Required actions
[1] Do these statements agree with the film review? (a) The reviewer credits Elmer Bernstein with the movie's score. (b) The reviewer calls "The Core" a superior remake of "Unknown World". (c) The reviewer finds the romance in "Star Wars Episode II" worse than the romantic scenes in this movie. Answer yes or no for each, and quote the text's deciding words.
[2] Could you reproduce the film review word for word, starting at "Now if you throw" and ending at "Alice and Ro-Man."?
[3] Can you take the film review further, picking up after its final sentence about Ro-Man's soliloquy?

Passage provided
Now if you throw into the mix that everything is as would be imagined by a young child, a child whose imagination has been fueled by the huge spread of comic books that bookend the movie, you can realize this film is not the laughable failure everyone makes it out to be. Well, I guess it is, but there's at least, in part, a legitimate reason for it. The horrible plot holes and cheesy acting all fall into place. The unbelievable yet somehow Freudian almost-romance of Alice and Ro-Man.

Even the "Neener-neener-neener" melody from the very beginning and very ending of Elmer Bernstein's surprisingly powerful, mood-setting score fits perfectly into a story set inside the mind of an eight-year-old.

Let's face it, most so-called-good SF movies have the same kind of overly-narrow tunnel vision where an enormous story is microscoped down to focus unrealistically on a very few number of characters. Most big-name SF movies don't have any fewer scientific or technical absurdities. I don't know about you, but to me, a lot of big budget "block-buster" SF/action films these days don't have any better acting, or plot. Take "The Core", which in my opinion is effectively an inferior remake of the silly yet fascinating "Unknown World". And let's be honest, the awkward romantic scenes in this movie were nowhere near as bad as the laboured, wooden and completely unbelievable romance "Star Wars Episode II". Ro-Man's sililoquy about the conflict of duty and desire would stand side by side with many of the best quotes from "Star Trek".

Extracted material
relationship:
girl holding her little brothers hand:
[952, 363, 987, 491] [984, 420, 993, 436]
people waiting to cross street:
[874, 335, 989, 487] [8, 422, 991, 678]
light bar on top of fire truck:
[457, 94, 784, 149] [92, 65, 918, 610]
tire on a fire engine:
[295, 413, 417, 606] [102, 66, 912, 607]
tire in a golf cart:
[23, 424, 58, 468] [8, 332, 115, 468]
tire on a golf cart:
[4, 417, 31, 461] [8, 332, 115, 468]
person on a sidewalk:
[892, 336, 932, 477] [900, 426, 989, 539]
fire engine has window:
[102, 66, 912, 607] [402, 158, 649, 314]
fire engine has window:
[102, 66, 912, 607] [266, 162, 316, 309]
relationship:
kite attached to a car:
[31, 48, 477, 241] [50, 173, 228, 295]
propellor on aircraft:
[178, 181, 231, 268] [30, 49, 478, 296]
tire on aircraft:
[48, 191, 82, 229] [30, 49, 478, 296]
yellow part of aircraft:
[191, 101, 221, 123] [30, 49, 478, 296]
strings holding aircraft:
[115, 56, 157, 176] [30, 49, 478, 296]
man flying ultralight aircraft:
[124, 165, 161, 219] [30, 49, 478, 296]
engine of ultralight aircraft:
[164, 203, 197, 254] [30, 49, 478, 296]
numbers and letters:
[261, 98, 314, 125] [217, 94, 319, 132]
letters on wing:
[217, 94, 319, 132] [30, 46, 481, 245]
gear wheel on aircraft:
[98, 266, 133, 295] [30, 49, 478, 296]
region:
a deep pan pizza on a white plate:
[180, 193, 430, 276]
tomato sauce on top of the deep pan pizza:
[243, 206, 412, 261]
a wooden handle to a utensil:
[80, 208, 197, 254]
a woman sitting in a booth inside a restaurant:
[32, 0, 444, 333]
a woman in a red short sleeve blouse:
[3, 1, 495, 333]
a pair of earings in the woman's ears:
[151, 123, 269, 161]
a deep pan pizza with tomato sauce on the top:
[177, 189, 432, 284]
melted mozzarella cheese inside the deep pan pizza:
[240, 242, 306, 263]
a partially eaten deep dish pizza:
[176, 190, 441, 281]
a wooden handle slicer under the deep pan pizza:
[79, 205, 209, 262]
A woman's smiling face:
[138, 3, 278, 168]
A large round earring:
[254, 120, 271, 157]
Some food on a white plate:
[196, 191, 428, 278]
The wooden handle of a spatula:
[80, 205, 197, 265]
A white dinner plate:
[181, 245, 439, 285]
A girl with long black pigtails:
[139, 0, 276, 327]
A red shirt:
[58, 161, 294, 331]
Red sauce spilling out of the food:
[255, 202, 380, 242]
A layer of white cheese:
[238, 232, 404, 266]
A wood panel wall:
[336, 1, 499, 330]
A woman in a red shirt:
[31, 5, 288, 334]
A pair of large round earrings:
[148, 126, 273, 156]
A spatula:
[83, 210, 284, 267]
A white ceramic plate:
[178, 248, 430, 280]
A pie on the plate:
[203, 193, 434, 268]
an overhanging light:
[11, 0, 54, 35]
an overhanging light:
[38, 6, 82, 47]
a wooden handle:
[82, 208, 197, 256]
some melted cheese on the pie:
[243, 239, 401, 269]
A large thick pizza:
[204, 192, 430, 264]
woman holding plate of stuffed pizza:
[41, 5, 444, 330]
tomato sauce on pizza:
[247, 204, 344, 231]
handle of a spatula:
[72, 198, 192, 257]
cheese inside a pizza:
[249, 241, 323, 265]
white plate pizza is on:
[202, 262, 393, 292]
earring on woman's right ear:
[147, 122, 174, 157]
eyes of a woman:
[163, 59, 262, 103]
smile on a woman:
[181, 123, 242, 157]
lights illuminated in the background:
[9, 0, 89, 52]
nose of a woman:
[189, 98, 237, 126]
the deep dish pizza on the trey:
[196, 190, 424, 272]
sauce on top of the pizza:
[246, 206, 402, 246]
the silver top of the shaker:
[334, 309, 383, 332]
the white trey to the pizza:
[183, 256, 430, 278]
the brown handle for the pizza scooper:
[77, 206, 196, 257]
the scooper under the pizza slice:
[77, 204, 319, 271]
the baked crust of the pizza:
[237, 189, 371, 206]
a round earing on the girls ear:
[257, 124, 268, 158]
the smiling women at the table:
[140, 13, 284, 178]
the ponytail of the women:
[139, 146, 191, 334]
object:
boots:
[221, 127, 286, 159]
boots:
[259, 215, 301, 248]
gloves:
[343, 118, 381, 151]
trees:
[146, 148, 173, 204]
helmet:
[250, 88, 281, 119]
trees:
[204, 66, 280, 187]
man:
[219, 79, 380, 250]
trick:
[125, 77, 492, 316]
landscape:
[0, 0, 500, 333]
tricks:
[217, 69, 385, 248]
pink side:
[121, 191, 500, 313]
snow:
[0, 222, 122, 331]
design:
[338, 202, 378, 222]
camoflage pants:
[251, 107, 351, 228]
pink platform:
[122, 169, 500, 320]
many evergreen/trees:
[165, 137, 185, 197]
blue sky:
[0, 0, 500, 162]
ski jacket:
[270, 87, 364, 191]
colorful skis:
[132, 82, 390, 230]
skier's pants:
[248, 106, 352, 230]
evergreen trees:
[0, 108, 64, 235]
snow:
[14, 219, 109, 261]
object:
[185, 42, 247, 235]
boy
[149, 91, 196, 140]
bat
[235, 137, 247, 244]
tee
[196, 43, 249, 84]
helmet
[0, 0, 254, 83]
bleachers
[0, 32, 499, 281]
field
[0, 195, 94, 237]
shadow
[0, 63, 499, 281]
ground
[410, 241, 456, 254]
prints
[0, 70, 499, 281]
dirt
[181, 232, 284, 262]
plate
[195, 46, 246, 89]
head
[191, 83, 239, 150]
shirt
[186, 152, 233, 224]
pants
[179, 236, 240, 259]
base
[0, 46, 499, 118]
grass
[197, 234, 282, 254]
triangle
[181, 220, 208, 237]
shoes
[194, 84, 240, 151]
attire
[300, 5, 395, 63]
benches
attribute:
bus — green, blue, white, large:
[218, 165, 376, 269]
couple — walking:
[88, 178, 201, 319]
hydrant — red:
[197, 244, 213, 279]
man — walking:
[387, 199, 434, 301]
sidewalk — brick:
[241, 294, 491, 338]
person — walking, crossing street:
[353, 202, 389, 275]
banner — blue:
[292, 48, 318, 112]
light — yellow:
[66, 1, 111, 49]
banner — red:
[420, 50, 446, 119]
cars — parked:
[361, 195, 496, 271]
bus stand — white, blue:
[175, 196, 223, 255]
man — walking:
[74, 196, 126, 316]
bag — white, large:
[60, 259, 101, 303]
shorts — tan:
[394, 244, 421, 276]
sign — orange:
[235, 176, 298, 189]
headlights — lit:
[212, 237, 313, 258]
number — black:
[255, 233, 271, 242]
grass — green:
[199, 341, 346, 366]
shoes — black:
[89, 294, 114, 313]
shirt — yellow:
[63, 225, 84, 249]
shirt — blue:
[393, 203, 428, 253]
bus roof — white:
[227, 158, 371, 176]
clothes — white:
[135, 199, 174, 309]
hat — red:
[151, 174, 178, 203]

Replies
[1]
(a) Yes: "Elmer Bernstein's surprisingly powerful, mood-setting score"
(b) No: "effectively an inferior remake of the silly yet fascinating "Unknown World""
(c) Yes: "the awkward romantic scenes in this movie were nowhere near as bad as the laboured, wooden and completely unbelievable romance "Star Wars Episode II""

[2]
Now if you throw into the mix that everything is as would be imagined by a young child, a child whose imagination has been fueled by the huge spread of comic books that bookend the movie, you can realize this film is not the laughable failure everyone makes it out to be. Well, I guess it is, but there's at least, in part, a legitimate reason for it. The horrible plot holes and cheesy acting all fall into place. The unbelievable yet somehow Freudian almost-romance of Alice and Ro-Man.

[3]
It's easy to shoot this obscure little film down for its lack of any real sets and props which were probably dug out of someone's garage, the (mostly) bad acting and silly plot, but I'd watch this movie a dozen times before sitting through one of the many high-budget, low-brow, effects-driven stink-burgers that are inevitably disgorged from Hollywood every summer, despite them having had 50 years to supposedly know better. Is this movie really any worse than the aforementioned "The Core"? "Spawn"? "Event Horizon"? "Independence Day"?, "Armageddon"? How are any of these any better, minus, perhaps, the special effects? My conclusion is that they really aren't.

Is it really fair to criticize the cheap "twist" at the end that it was all a dream? This same plot device that has since fueled countless comic books and TV shows, and more amazingly, a whole season of "Dallas" or in the case of "St. Elsewhere" and "Newhart" an entire TV show. Doesn't that really make you want to go back and reconsider what you have seen in a new light?

In comparison, I think Robot Monster comes across more like a episode of Twilight Zone... if you really look at the world the movie tries to create, you can't help but think at least a little. All I could think about after those other movies was how bad they were.

Maybe it's just me. Maybe my vision and taste has been warped by being a long-time junkie of Mystery Science Theater 3000, whose skewering of awful movies (including this one) has given me a taste for inept, preachy and/or shoddily-produced cinema, a taste that has further encouraged by the easy availability of bargain-bin collections of old B-movies that are coming out as fast as they can laser images of scratched and dusty cellulose onto Taiwanese silvered-plastic.

Or maybe this movie somehow transcends its absurd cheapness, its wince-inducing stereotypes, its heavy-handed and forced drama, to give us a brief peek into the deep-seated hopes, desires and fears that might have inhabited the fragile psyche of a child growing up in Cold War America.

OK, it's probably me.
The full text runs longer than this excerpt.